From snake skins to weapons to bee hives to Soviet military medals, Marsh’s Free Museum has a plethora of curiosities to offer. The compelling taxidermy collection includes a two-headed calf, a cycloptic lamb, and a two-headed pig. Also, not to be missed among this amazing curio collection are a shark, a self-playing violin, America’s largest collection of glass fishing floats, and a (supposedly) real shrunken head.

The star attraction at Marsh’s, however, is Jake the Alligator Man. Purported to be half human, half alligator, and in a mummified condition, Jake is on display year ‘round. The curiosity was purchased for $700 by Wellington’s son Junior and his wife Marian in the mid-1960s from the Cliff House Museum in San Francisco.

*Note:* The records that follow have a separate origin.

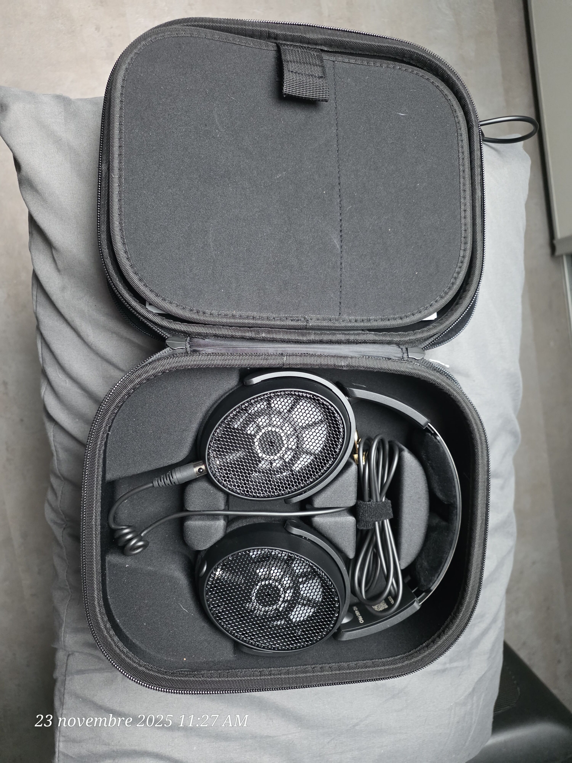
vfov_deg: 73.9
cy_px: 382
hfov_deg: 58.9
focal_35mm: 23
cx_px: 286
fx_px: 507
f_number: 1.7
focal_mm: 6.25
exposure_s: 1/100
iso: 1250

Since then, Jake’s faithful followers have reached cult-like proportions, dressing up for several years in outlandish regalia for his “Annual 75th Birthday Celebration” and periodic weddings. It is rumored that nowadays, in his fragile condition, he depends upon a double (“Fake Jake”) to make obligatory celebrity appearances. He is also known to appear unexpectedly at local birthday or cocktail parties, often dressed in an elegant red smoking jacket and escorted by one of his many lady friends.

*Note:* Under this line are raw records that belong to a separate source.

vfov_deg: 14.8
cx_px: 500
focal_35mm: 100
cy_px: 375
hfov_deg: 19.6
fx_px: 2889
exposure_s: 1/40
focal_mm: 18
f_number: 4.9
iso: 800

A cult figure in the Pacific Northwest, Jake has earned his own bumper sticker, has sold over 30,000 postcards, and was even featured in the ever-amusing Weekly World News. His dramatic story included an escape from captivity, a murder, and a murkily-detailed birthing of an alligator-baby! The tales of Jake’s fabulous life don’t end there. Sideshow performances, dancing in nightclubs in drag, cigar smoking in houses of ill-repute — he is even rumored to be “one of our forefathers,” according to a “doctor” quoted in the Weekly World News article.

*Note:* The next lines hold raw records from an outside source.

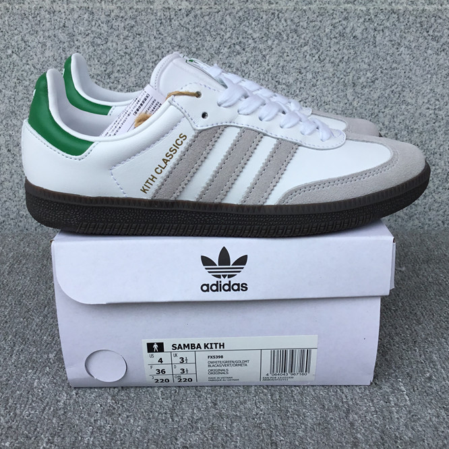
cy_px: 226
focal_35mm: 37
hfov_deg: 44.9
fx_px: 543
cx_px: 228
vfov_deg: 44.9
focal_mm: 3.3
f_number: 2.4
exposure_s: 1/443
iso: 25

These days, the actual Jake rests in a glass case, enjoying his throngs of admirers and selling plenty of Alligator Man merchandise. Jake’s keepers like to remain silent as to his true origins, but in all likelihood, Jake was a creation of Homer Tate, the man responsible for countless curiosities for the sideshow circuit during its heyday in the early 20th century. The mysterious oddities artist was prolific in the 1940s and ‘50s, and is rumored to be behind many unexplainable oddments from that era. No matter Jake’s origins, however, he has been a quintessential element in the Marsh’s Museum collection for nearly seventy-five years.

With such an overwhelming collection of oddments and curiosities, it’s easy to lose track of Wellington Marsh’s other substantial contributions to the Peninsula, especially to the development of tourism in Long Beach. A veteran of the U.S. Navy in World War I, he was a member of the American Legion, active in Long Beach area business groups, and a family man who instilled in his descendants a well-deserved pride in the unique business he established — a business that continues to be owned and managed by family members.